Low Pressure Grease Gun for Outboard Jet

How to Grease an Outboard Jet

An outboard jet engine can handle a great deal of abuse. However, there is one maintenance item that, if ignored, can result in a complete failure of the jet lower assembly. That single item is the main bearings for the driveshaft in the jet pump.

Those bearings require a specific water-resistant grease after each and every use. Every time the pump is submerged you must add new grease to the bearings to expel any moisture.  

Thankfully, the Outboard Jet lower unit comes with a zerk fitting on the side of the pump, which is accessible without the need for any tools or disassembly. This zerk fitting is sealed with a rubber vent hose and is used to grease the driveshaft bearings inside the pump housing.

Use a low-pressure grease gun

You absolutely must use a low-pressure hand grease pump like the Starbrite Handy Grease Gun when greasing an Outboard Jet. A standard grease pump has the potential to immediately blow the seals out of the bearing carrier.

Do Not Use a Lever Type Grease Gun

Starbrite Hand Grease Gun

Use the proper grease

The best type of grease to use in an Outboard Jet is Quicksilver 2-4-C. The previous grease specified was Lubriplate 630-AA. You may still see this grease type specified in older manuals, but the type specified by Outboard Jets was changed in a notice published on their website in March 2015.

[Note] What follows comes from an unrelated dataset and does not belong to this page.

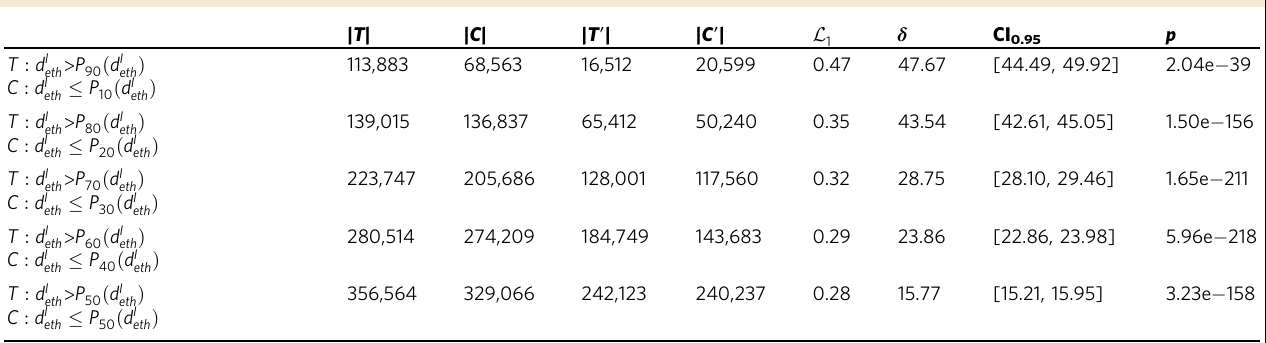
Table 3 Coarsened exact matching of individual ethnic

The grease for lower-pressure hand pump style grease guns is like toothpaste. As grease is used from the tube you will need to slide the grease inside the pouch up towards the top. The method I prefer is to fold the bottom over onto itself and use a wood clamp to hold it in place.

Step by Step – How to Grease an Outboard Jet

  1. Remove the vent hose from the zerk fitting on the side of the jet.
  2. Place a clear sandwich bag over the vent hose outlet and zip it closed.
  3. Pump grease into the fitting on the pump using the low-pressure grease gun until old grease is forced out of the tube.
  4. Continue pumping until excess grease starts to exit the vent hose into the bag.
  5. Remove the bag from the outlet tube and inspect it for moisture. A small bit of water is normal. The objective is to purge any moisture from the bearings to prevent damage.
  6. Reconnect the vent hose to the grease fitting.
Outboard Jet Grease Port

How to detect seal failure

Inspecting the contents of the sandwich bag each time will give an indication of the conditions inside the bearing housing. An increase in the moisture content purged each time is an indication that the seal is beginning to leak. If the grease becomes a dark gray color the driveshaft bearing should be inspected.

On the opposite side of the jet pump from the grease port, there is a small weep hole. This hole is useful to determine if the bearing seal is properly functioning. If you see grease coming from this hole then unfortunately one of the grease seals has failed. This doesn’t mean you can’t use the jet anymore but you need to focus on having the seal and possibly the bearings replaced. If the seal has failed you will need to diligently purge water from the pump each time you use it.

Routine Jet Pump Maintenance

Regularly greasing the Outboard Jet pump will keep the bearing operational for years. Making it part of your routine to add grease after each outing will let you know the moment you experience any issues with seal failure. I keep a small container near my boat with all of the necessary equipment to grease the bearings. This small kit includes gloves, a grease gun, and grease. This makes the process very simple at the end of the day to grab up the kit and add in a little grease to keep the Outboard Jet bearings in good shape.